**What is expected:** Exactly what is written in the records below should be returned, minus the images.

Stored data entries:

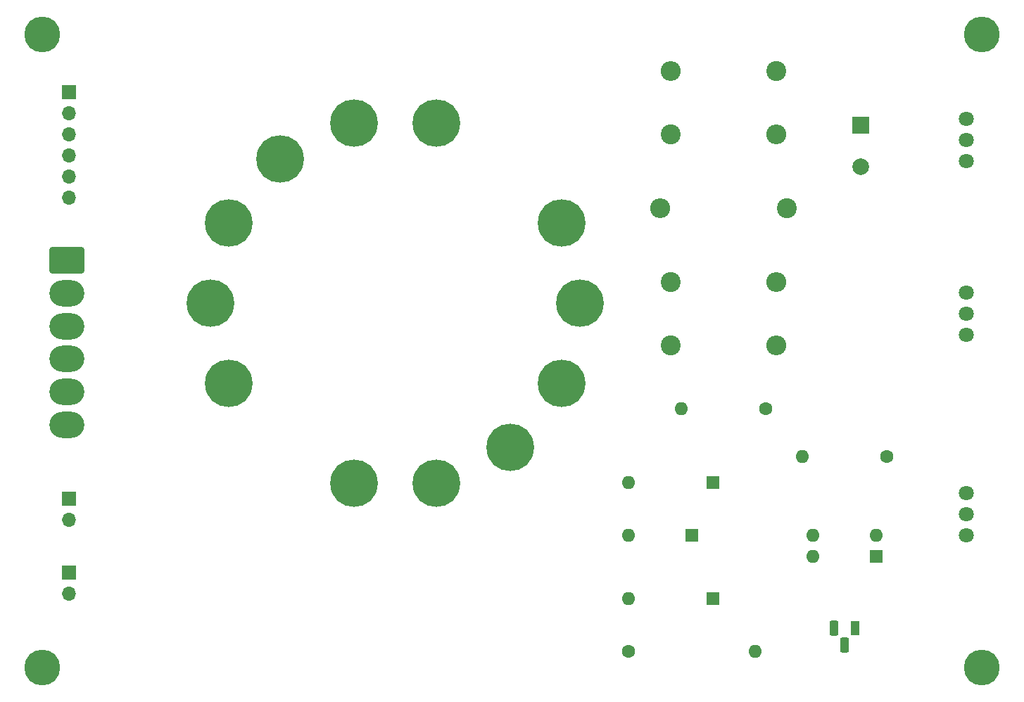
<source format=gbr>
%TF.GenerationSoftware,KiCad,Pcbnew,6.0.9-8da3e8f707~117~ubuntu22.04.1*%
%TF.CreationDate,2022-12-13T20:05:36-05:00*%
%TF.ProjectId,anderson_crt,616e6465-7273-46f6-9e5f-6372742e6b69,rev?*%
%TF.SameCoordinates,Original*%
%TF.FileFunction,Soldermask,Top*%
%TF.FilePolarity,Negative*%
%FSLAX46Y46*%
G04 Gerber Fmt 4.6, Leading zero omitted, Abs format (unit mm)*
G04 Created by KiCad (PCBNEW 6.0.9-8da3e8f707~117~ubuntu22.04.1) date 2022-12-13 20:05:36*
%MOMM*%
%LPD*%
G01*
G04 APERTURE LIST*
G04 Aperture macros list*
%AMRoundRect*
0 Rectangle with rounded corners*
0 $1 Rounding radius*
0 $2 $3 $4 $5 $6 $7 $8 $9 X,Y pos of 4 corners*
0 Add a 4 corners polygon primitive as box body*
4,1,4,$2,$3,$4,$5,$6,$7,$8,$9,$2,$3,0*
0 Add four circle primitives for the rounded corners*
1,1,$1+$1,$2,$3*
1,1,$1+$1,$4,$5*
1,1,$1+$1,$6,$7*
1,1,$1+$1,$8,$9*
0 Add four rect primitives between the rounded corners*
20,1,$1+$1,$2,$3,$4,$5,0*
20,1,$1+$1,$4,$5,$6,$7,0*
20,1,$1+$1,$6,$7,$8,$9,0*
20,1,$1+$1,$8,$9,$2,$3,0*%
G04 Aperture macros list end*
%ADD10R,1.700000X1.700000*%
%ADD11O,1.700000X1.700000*%
%ADD12R,1.600000X1.600000*%
%ADD13O,1.600000X1.600000*%
%ADD14C,4.300000*%
%ADD15C,1.600000*%
%ADD16RoundRect,0.250000X-1.850000X1.330000X-1.850000X-1.330000X1.850000X-1.330000X1.850000X1.330000X0*%
%ADD17O,4.200000X3.160000*%
%ADD18R,1.100000X1.800000*%
%ADD19RoundRect,0.275000X0.275000X0.625000X-0.275000X0.625000X-0.275000X-0.625000X0.275000X-0.625000X0*%
%ADD20C,2.400000*%
%ADD21O,2.400000X2.400000*%
%ADD22C,1.800000*%
%ADD23C,5.715000*%
%ADD24R,2.000000X2.000000*%
%ADD25C,2.000000*%
G04 APERTURE END LIST*
D10*
%TO.C,J3*%
X86360000Y-62230000D03*
D11*
X86360000Y-64770000D03*
X86360000Y-67310000D03*
X86360000Y-69850000D03*
X86360000Y-72390000D03*
X86360000Y-74930000D03*
%TD*%
D12*
%TO.C,D1*%
X163830000Y-109220000D03*
D13*
X153670000Y-109220000D03*
%TD*%
D14*
%TO.C,H4*%
X196215000Y-131445000D03*
%TD*%
D12*
%TO.C,D2*%
X161290000Y-115570000D03*
D13*
X153670000Y-115570000D03*
%TD*%
D15*
%TO.C,R2*%
X153670000Y-129540000D03*
D13*
X168910000Y-129540000D03*
%TD*%
D16*
%TO.C,J1*%
X86135000Y-82435000D03*
D17*
X86135000Y-86395000D03*
X86135000Y-90355000D03*
X86135000Y-94315000D03*
X86135000Y-98275000D03*
X86135000Y-102235000D03*
%TD*%
D18*
%TO.C,Q1*%
X180975000Y-126715000D03*
D19*
X179705000Y-128785000D03*
X178435000Y-126715000D03*
%TD*%
D12*
%TO.C,U1*%
X183505000Y-118115000D03*
D13*
X183505000Y-115575000D03*
X175885000Y-115575000D03*
X175885000Y-118115000D03*
%TD*%
D20*
%TO.C,R7*%
X158750000Y-92710000D03*
D21*
X171450000Y-92710000D03*
%TD*%
D20*
%TO.C,R6*%
X158750000Y-85090000D03*
D21*
X171450000Y-85090000D03*
%TD*%
D10*
%TO.C,J2*%
X86360000Y-120015000D03*
D11*
X86360000Y-122555000D03*
%TD*%
D20*
%TO.C,R3*%
X171450000Y-59690000D03*
D21*
X158750000Y-59690000D03*
%TD*%
D14*
%TO.C,H1*%
X83185000Y-55245000D03*
%TD*%
D22*
%TO.C,RV3*%
X194330000Y-115570000D03*
X194330000Y-113030000D03*
X194330000Y-110490000D03*
%TD*%
D14*
%TO.C,H3*%
X196215000Y-55245000D03*
%TD*%
D22*
%TO.C,RV1*%
X194310000Y-70485000D03*
X194310000Y-67945000D03*
X194310000Y-65405000D03*
%TD*%
D23*
%TO.C,CRT1*%
X130581354Y-109288000D03*
X139492354Y-104996000D03*
X145659354Y-97263000D03*
X147860354Y-87620000D03*
X145659354Y-77977000D03*
X130581354Y-65952000D03*
X120689354Y-65952000D03*
X111778354Y-70244000D03*
X105611354Y-77977000D03*
X103410354Y-87620000D03*
X105611354Y-97263000D03*
X120689354Y-109288000D03*
%TD*%
D12*
%TO.C,D3*%
X163830000Y-123190000D03*
D13*
X153670000Y-123190000D03*
%TD*%
D14*
%TO.C,H2*%
X83185000Y-131445000D03*
%TD*%
D15*
%TO.C,R8*%
X170180000Y-100330000D03*
D13*
X160020000Y-100330000D03*
%TD*%
D15*
%TO.C,R1*%
X184785000Y-106045000D03*
D13*
X174625000Y-106045000D03*
%TD*%
D20*
%TO.C,R5*%
X172720000Y-76200000D03*
D21*
X157480000Y-76200000D03*
%TD*%
D10*
%TO.C,J4*%
X86360000Y-111120000D03*
D11*
X86360000Y-113660000D03*
%TD*%
D24*
%TO.C,C1*%
X181610000Y-66212323D03*
D25*
X181610000Y-71212323D03*
%TD*%
D22*
%TO.C,RV2*%
X194330000Y-91440000D03*
X194330000Y-88900000D03*
X194330000Y-86360000D03*
%TD*%
D20*
%TO.C,R4*%
X158750000Y-67310000D03*
D21*
X171450000Y-67310000D03*
%TD*%
M02*

</source>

**Task solution:**
<source format=gbr>
%TF.GenerationSoftware,KiCad,Pcbnew,6.0.9-8da3e8f707~117~ubuntu22.04.1*%
%TF.CreationDate,2022-12-13T20:05:36-05:00*%
%TF.ProjectId,anderson_crt,616e6465-7273-46f6-9e5f-6372742e6b69,rev?*%
%TF.SameCoordinates,Original*%
%TF.FileFunction,Soldermask,Top*%
%TF.FilePolarity,Negative*%
%FSLAX46Y46*%
G04 Gerber Fmt 4.6, Leading zero omitted, Abs format (unit mm)*
G04 Created by KiCad (PCBNEW 6.0.9-8da3e8f707~117~ubuntu22.04.1) date 2022-12-13 20:05:36*
%MOMM*%
%LPD*%
G01*
G04 APERTURE LIST*
G04 Aperture macros list*
%AMRoundRect*
0 Rectangle with rounded corners*
0 $1 Rounding radius*
0 $2 $3 $4 $5 $6 $7 $8 $9 X,Y pos of 4 corners*
0 Add a 4 corners polygon primitive as box body*
4,1,4,$2,$3,$4,$5,$6,$7,$8,$9,$2,$3,0*
0 Add four circle primitives for the rounded corners*
1,1,$1+$1,$2,$3*
1,1,$1+$1,$4,$5*
1,1,$1+$1,$6,$7*
1,1,$1+$1,$8,$9*
0 Add four rect primitives between the rounded corners*
20,1,$1+$1,$2,$3,$4,$5,0*
20,1,$1+$1,$4,$5,$6,$7,0*
20,1,$1+$1,$6,$7,$8,$9,0*
20,1,$1+$1,$8,$9,$2,$3,0*%
G04 Aperture macros list end*
%ADD10R,1.700000X1.700000*%
%ADD11O,1.700000X1.700000*%
%ADD12R,1.600000X1.600000*%
%ADD13O,1.600000X1.600000*%
%ADD14C,4.300000*%
%ADD15C,1.600000*%
%ADD16RoundRect,0.250000X-1.850000X1.330000X-1.850000X-1.330000X1.850000X-1.330000X1.850000X1.330000X0*%
%ADD17O,4.200000X3.160000*%
%ADD18R,1.100000X1.800000*%
%ADD19RoundRect,0.275000X0.275000X0.625000X-0.275000X0.625000X-0.275000X-0.625000X0.275000X-0.625000X0*%
%ADD20C,2.400000*%
%ADD21O,2.400000X2.400000*%
%ADD22C,1.800000*%
%ADD23C,5.715000*%
%ADD24R,2.000000X2.000000*%
%ADD25C,2.000000*%
G04 APERTURE END LIST*
D10*
%TO.C,J3*%
X86360000Y-62230000D03*
D11*
X86360000Y-64770000D03*
X86360000Y-67310000D03*
X86360000Y-69850000D03*
X86360000Y-72390000D03*
X86360000Y-74930000D03*
%TD*%
D12*
%TO.C,D1*%
X163830000Y-109220000D03*
D13*
X153670000Y-109220000D03*
%TD*%
D14*
%TO.C,H4*%
X196215000Y-131445000D03*
%TD*%
D12*
%TO.C,D2*%
X161290000Y-115570000D03*
D13*
X153670000Y-115570000D03*
%TD*%
D15*
%TO.C,R2*%
X153670000Y-129540000D03*
D13*
X168910000Y-129540000D03*
%TD*%
D16*
%TO.C,J1*%
X86135000Y-82435000D03*
D17*
X86135000Y-86395000D03*
X86135000Y-90355000D03*
X86135000Y-94315000D03*
X86135000Y-98275000D03*
X86135000Y-102235000D03*
%TD*%
D18*
%TO.C,Q1*%
X180975000Y-126715000D03*
D19*
X179705000Y-128785000D03*
X178435000Y-126715000D03*
%TD*%
D12*
%TO.C,U1*%
X183505000Y-118115000D03*
D13*
X183505000Y-115575000D03*
X175885000Y-115575000D03*
X175885000Y-118115000D03*
%TD*%
D20*
%TO.C,R7*%
X158750000Y-92710000D03*
D21*
X171450000Y-92710000D03*
%TD*%
D20*
%TO.C,R6*%
X158750000Y-85090000D03*
D21*
X171450000Y-85090000D03*
%TD*%
D10*
%TO.C,J2*%
X86360000Y-120015000D03*
D11*
X86360000Y-122555000D03*
%TD*%
D20*
%TO.C,R3*%
X171450000Y-59690000D03*
D21*
X158750000Y-59690000D03*
%TD*%
D14*
%TO.C,H1*%
X83185000Y-55245000D03*
%TD*%
D22*
%TO.C,RV3*%
X194330000Y-115570000D03*
X194330000Y-113030000D03*
X194330000Y-110490000D03*
%TD*%
D14*
%TO.C,H3*%
X196215000Y-55245000D03*
%TD*%
D22*
%TO.C,RV1*%
X194310000Y-70485000D03*
X194310000Y-67945000D03*
X194310000Y-65405000D03*
%TD*%
D23*
%TO.C,CRT1*%
X130581354Y-109288000D03*
X139492354Y-104996000D03*
X145659354Y-97263000D03*
X147860354Y-87620000D03*
X145659354Y-77977000D03*
X130581354Y-65952000D03*
X120689354Y-65952000D03*
X111778354Y-70244000D03*
X105611354Y-77977000D03*
X103410354Y-87620000D03*
X105611354Y-97263000D03*
X120689354Y-109288000D03*
%TD*%
D12*
%TO.C,D3*%
X163830000Y-123190000D03*
D13*
X153670000Y-123190000D03*
%TD*%
D14*
%TO.C,H2*%
X83185000Y-131445000D03*
%TD*%
D15*
%TO.C,R8*%
X170180000Y-100330000D03*
D13*
X160020000Y-100330000D03*
%TD*%
D15*
%TO.C,R1*%
X184785000Y-106045000D03*
D13*
X174625000Y-106045000D03*
%TD*%
D20*
%TO.C,R5*%
X172720000Y-76200000D03*
D21*
X157480000Y-76200000D03*
%TD*%
D10*
%TO.C,J4*%
X86360000Y-111120000D03*
D11*
X86360000Y-113660000D03*
%TD*%
D24*
%TO.C,C1*%
X181610000Y-66212323D03*
D25*
X181610000Y-71212323D03*
%TD*%
D22*
%TO.C,RV2*%
X194330000Y-91440000D03*
X194330000Y-88900000D03*
X194330000Y-86360000D03*
%TD*%
D20*
%TO.C,R4*%
X158750000Y-67310000D03*
D21*
X171450000Y-67310000D03*
%TD*%
M02*

</source>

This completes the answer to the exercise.